[Supplied material Boundary: Start]

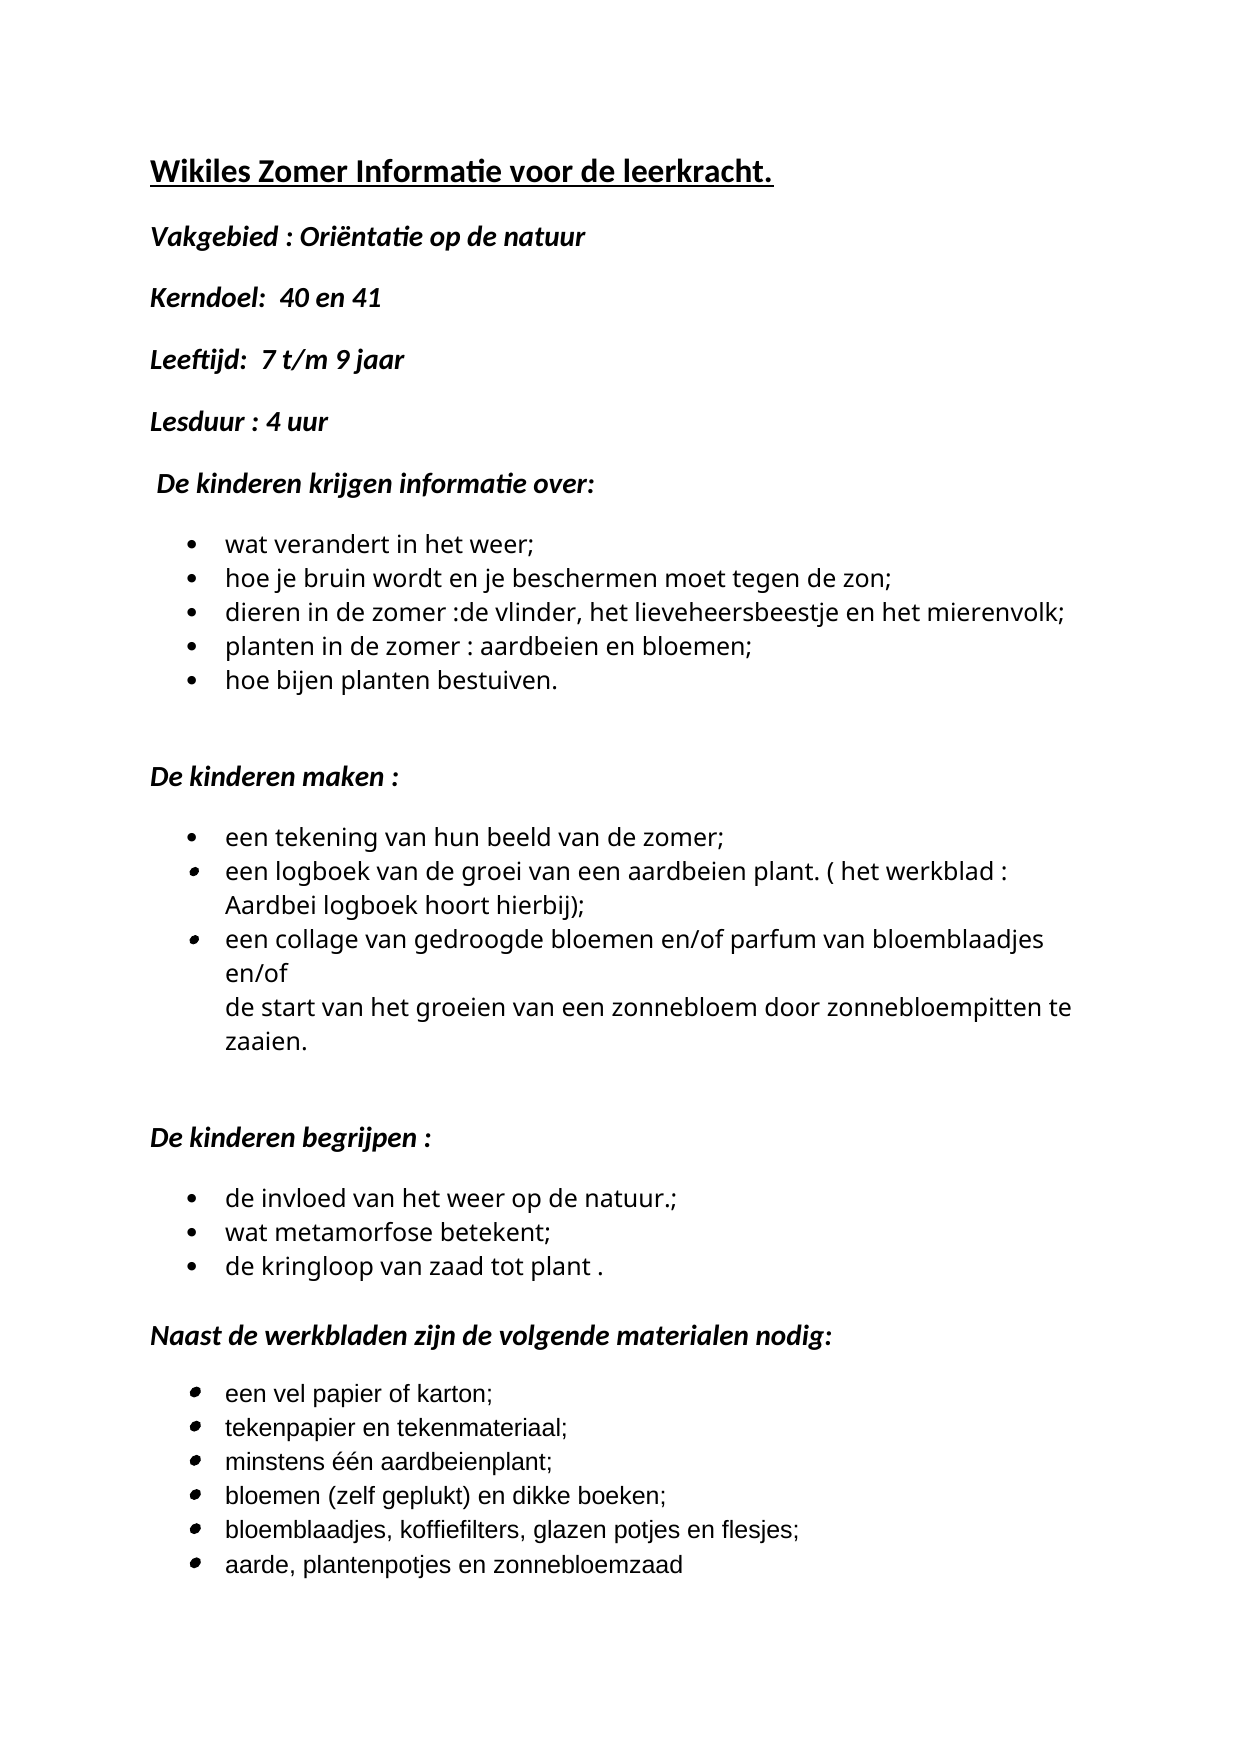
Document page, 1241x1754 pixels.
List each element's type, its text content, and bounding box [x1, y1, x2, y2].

text Wikiles Zomer Informatie voor de leerkracht. [150, 150, 1090, 191]
list dieren in de zomer :de vlinder, het lieveheersbeestje en het mierenvolk; [187, 594, 1090, 629]
text De kinderen krijgen informatie over: [150, 465, 1090, 500]
list een vel papier of karton; [187, 1379, 1090, 1409]
list aarde, plantenpotjes en zonnebloemzaad [187, 1550, 1090, 1579]
list hoe bijen planten bestuiven. [187, 663, 1090, 697]
list tekenpapier en tekenmateriaal; [187, 1413, 1090, 1443]
list hoe je bruin wordt en je beschermen moet tegen de zon; [187, 561, 1090, 594]
list de invloed van het weer op de natuur.; [187, 1181, 1090, 1215]
list de kringloop van zaad tot plant . [187, 1249, 1090, 1283]
text Kerndoel: 40 en 41 [150, 279, 1090, 315]
list bloemblaadjes, koffiefilters, glazen potjes en flesjes; [187, 1516, 1090, 1545]
text Vakgebied : Oriëntatie op de natuur [150, 218, 1090, 253]
list planten in de zomer : aardbeien en bloemen; [187, 629, 1090, 663]
list wat verandert in het weer; [187, 526, 1090, 561]
text Leeftijd: 7 t/m 9 jaar [150, 341, 1090, 377]
list een logboek van de groei van een aardbeien plant. ( het werkblad : Aardbei logboek hoort hierbij); [187, 854, 1090, 922]
list bloemen (zelf geplukt) en dikke boeken; [187, 1481, 1090, 1511]
list wat metamorfose betekent; [187, 1215, 1090, 1249]
text De kinderen maken : [150, 758, 1090, 793]
list de start van het groeien van een zonnebloem door zonnebloempitten te zaaien. [225, 990, 1090, 1058]
text De kinderen begrijpen : [150, 1119, 1090, 1155]
list een tekening van hun beeld van de zomer; [187, 819, 1090, 854]
text Naast de werkbladen zijn de volgende materialen nodig: [150, 1317, 1090, 1353]
text Lesduur : 4 uur [150, 403, 1090, 438]
list een collage van gedroogde bloemen en/of parfum van bloemblaadjes en/of [187, 922, 1090, 990]
list minstens één aardbeienplant; [187, 1447, 1090, 1477]
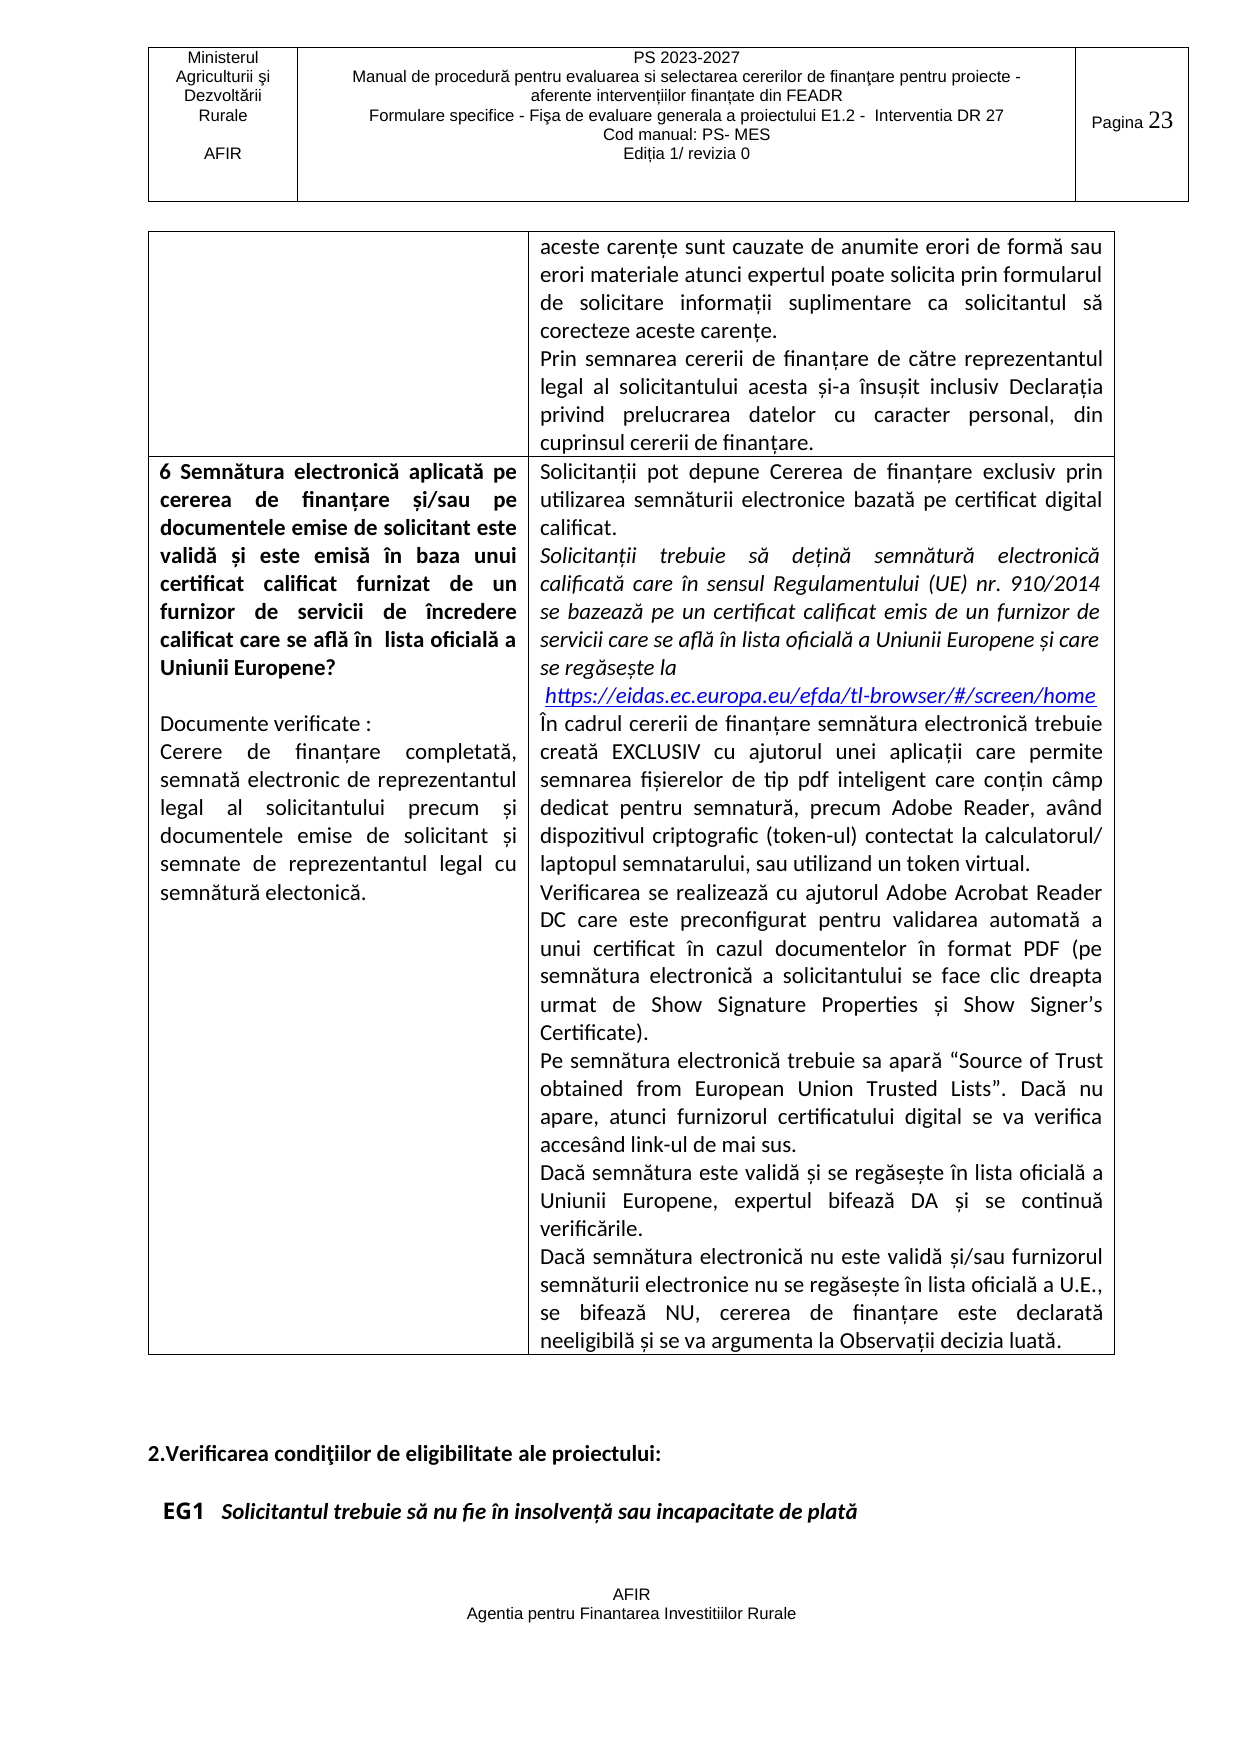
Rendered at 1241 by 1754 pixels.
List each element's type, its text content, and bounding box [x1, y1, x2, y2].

[Supplied material Boundary: End]

**Your instructions**. Tally the lines in the records above that contain the string "weer" and report only the tally.

**Your response**. 2